Литмир - Электронная Библиотека
Содержание  
A
A

Но даже самые страшные на свете четверть часа когда-нибудь проходят, прошли и эти, и через несколько минут он стоял на ступенях парадного входа в отчий дом. Его отец, услышав приближающуюся карету, вышел навстречу и сошёл на несколько ступенек. Он тоже, как и кучер, с первого взгляда заметил, что Эрнест одет так, как одеваются люди, не стеснённые в средствах, и что он выглядит крепким, исполненным здоровья и жизнерадостным.

Теобальд рассчитывал совсем не на это. Он хотел, чтобы Эрнест вернулся, но вернулся, как подобает возвращаться всякому уважающему себя, честных правил блудному сыну — униженным, обездоленным, просящим прощения у долготерпеливейшего и нежнейшего из отцов.
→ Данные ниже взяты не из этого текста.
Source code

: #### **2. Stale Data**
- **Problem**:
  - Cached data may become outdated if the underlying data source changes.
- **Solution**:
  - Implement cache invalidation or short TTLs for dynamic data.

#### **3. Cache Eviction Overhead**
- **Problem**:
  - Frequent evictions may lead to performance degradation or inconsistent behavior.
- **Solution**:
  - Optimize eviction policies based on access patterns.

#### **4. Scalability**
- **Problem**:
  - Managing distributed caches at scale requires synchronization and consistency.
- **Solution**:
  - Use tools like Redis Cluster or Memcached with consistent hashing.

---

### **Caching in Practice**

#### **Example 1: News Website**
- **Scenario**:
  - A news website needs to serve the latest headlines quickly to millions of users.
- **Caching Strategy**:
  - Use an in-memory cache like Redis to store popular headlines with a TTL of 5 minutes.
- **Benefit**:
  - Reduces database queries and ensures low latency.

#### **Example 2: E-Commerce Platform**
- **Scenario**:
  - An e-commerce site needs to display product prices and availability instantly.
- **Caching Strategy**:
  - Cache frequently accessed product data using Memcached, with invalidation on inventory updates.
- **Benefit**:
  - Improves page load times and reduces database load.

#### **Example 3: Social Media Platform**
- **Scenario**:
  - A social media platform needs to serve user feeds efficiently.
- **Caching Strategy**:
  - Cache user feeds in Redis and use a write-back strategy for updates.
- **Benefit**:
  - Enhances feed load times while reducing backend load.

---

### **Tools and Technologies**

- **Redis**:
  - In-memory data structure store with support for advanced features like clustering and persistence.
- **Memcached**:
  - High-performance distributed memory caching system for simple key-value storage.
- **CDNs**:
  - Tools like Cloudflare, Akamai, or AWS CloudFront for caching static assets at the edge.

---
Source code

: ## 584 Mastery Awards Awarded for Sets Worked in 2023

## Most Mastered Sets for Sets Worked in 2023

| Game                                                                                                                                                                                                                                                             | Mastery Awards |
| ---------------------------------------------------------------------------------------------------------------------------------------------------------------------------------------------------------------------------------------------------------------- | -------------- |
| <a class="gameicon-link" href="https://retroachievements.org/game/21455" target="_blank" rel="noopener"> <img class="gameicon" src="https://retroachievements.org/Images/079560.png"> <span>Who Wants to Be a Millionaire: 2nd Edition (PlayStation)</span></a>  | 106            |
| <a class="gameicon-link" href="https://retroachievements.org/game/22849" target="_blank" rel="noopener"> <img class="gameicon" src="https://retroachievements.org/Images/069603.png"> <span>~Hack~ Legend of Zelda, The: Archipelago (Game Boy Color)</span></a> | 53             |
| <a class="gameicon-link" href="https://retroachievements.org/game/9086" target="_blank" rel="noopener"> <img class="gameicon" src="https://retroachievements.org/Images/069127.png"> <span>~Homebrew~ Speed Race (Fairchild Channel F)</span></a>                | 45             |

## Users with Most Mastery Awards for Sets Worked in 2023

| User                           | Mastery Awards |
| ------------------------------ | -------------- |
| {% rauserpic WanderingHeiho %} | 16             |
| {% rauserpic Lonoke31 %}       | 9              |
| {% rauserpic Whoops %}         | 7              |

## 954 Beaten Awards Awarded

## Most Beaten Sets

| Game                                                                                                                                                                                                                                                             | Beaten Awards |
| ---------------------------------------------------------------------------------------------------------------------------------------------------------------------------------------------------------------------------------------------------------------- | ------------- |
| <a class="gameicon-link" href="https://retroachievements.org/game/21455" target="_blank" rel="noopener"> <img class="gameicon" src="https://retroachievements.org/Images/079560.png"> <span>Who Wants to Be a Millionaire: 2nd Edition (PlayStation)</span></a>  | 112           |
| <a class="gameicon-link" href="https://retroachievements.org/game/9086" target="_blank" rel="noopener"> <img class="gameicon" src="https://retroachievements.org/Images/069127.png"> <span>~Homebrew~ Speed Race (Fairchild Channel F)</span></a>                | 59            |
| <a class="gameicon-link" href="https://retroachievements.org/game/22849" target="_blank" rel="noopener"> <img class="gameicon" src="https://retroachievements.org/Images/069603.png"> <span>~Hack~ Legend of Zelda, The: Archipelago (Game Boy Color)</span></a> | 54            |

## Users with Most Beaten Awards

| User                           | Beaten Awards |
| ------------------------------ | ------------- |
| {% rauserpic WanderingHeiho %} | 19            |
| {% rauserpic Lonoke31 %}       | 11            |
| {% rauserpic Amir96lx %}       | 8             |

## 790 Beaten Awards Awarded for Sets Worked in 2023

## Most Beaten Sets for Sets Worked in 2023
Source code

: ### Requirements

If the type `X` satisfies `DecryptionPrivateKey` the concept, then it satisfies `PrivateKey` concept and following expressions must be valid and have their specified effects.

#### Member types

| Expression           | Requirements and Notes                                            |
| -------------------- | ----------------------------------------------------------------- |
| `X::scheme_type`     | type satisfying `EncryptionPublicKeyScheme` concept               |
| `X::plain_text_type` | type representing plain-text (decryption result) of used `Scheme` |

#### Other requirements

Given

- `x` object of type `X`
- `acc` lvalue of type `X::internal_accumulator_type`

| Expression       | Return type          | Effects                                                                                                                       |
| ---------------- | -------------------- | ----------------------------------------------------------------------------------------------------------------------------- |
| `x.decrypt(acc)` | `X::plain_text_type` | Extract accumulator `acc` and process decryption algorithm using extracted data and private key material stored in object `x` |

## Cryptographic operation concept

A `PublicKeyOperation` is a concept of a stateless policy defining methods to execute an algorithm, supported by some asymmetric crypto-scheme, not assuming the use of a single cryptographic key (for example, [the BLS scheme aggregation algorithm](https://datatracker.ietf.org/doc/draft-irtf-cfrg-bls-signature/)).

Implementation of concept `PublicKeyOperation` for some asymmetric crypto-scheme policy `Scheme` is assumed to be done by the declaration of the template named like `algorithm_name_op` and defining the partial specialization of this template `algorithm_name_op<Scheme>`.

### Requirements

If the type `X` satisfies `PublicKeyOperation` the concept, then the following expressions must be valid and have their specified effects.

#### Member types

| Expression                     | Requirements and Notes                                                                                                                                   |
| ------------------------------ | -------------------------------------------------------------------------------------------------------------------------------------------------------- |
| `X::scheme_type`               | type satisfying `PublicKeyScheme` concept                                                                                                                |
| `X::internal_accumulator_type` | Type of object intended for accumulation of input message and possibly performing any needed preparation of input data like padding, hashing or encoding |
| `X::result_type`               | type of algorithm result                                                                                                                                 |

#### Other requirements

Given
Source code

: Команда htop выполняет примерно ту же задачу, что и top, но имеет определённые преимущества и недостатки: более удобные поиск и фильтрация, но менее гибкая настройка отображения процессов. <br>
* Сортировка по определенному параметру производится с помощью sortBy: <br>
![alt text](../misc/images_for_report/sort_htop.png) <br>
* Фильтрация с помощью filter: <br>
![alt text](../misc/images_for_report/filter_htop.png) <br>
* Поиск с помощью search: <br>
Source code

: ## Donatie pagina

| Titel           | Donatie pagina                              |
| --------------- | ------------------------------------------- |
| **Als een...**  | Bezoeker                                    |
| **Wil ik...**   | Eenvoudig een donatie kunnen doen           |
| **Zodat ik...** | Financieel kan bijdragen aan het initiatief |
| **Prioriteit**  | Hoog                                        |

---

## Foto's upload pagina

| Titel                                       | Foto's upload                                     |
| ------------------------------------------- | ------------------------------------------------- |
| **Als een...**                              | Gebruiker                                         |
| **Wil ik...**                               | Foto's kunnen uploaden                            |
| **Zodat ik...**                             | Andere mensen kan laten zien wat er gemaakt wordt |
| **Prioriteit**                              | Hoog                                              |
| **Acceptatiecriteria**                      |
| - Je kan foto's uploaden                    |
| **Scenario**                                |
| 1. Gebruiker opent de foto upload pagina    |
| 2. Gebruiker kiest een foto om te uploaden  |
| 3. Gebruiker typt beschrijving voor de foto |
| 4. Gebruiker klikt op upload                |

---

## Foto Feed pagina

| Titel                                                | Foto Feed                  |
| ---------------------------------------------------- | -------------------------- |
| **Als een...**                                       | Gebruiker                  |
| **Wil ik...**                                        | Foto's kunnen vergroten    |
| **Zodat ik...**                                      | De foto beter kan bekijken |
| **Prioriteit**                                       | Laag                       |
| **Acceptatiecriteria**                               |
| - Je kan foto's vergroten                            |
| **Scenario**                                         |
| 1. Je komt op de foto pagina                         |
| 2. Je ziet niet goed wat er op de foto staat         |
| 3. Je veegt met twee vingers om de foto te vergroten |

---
И если на нём чулки и башмаки и вообще хоть какая-то целая одежда, то лишь потому, что совершеннейшие уже лохмотья и обноски благодатной волею отца выброшены прочь, — а вот на тебе, он красуется в сером Ольстере и бело-голубом галстуке и выглядит лучше, чем когда-либо в жизни. Это неприлично. Это что ж, ради этого Теобальд был настолько щедр, что вызвался предоставить Эрнесту приличный наряд, в котором он мог бы показаться пред смертным одром матери? Он, конечно, ни на пенни не превысит обещанных восьми или девяти фунтов. Какое счастье, что он установил предел! Да что говорить, он, Теобальд, в жизни не мог позволить себе такого кофра. Он и теперь пользовался старым, который отдал ему его отец при поступлении в Оксфорд. И вообще, он говорил об одежде, а не о багаже.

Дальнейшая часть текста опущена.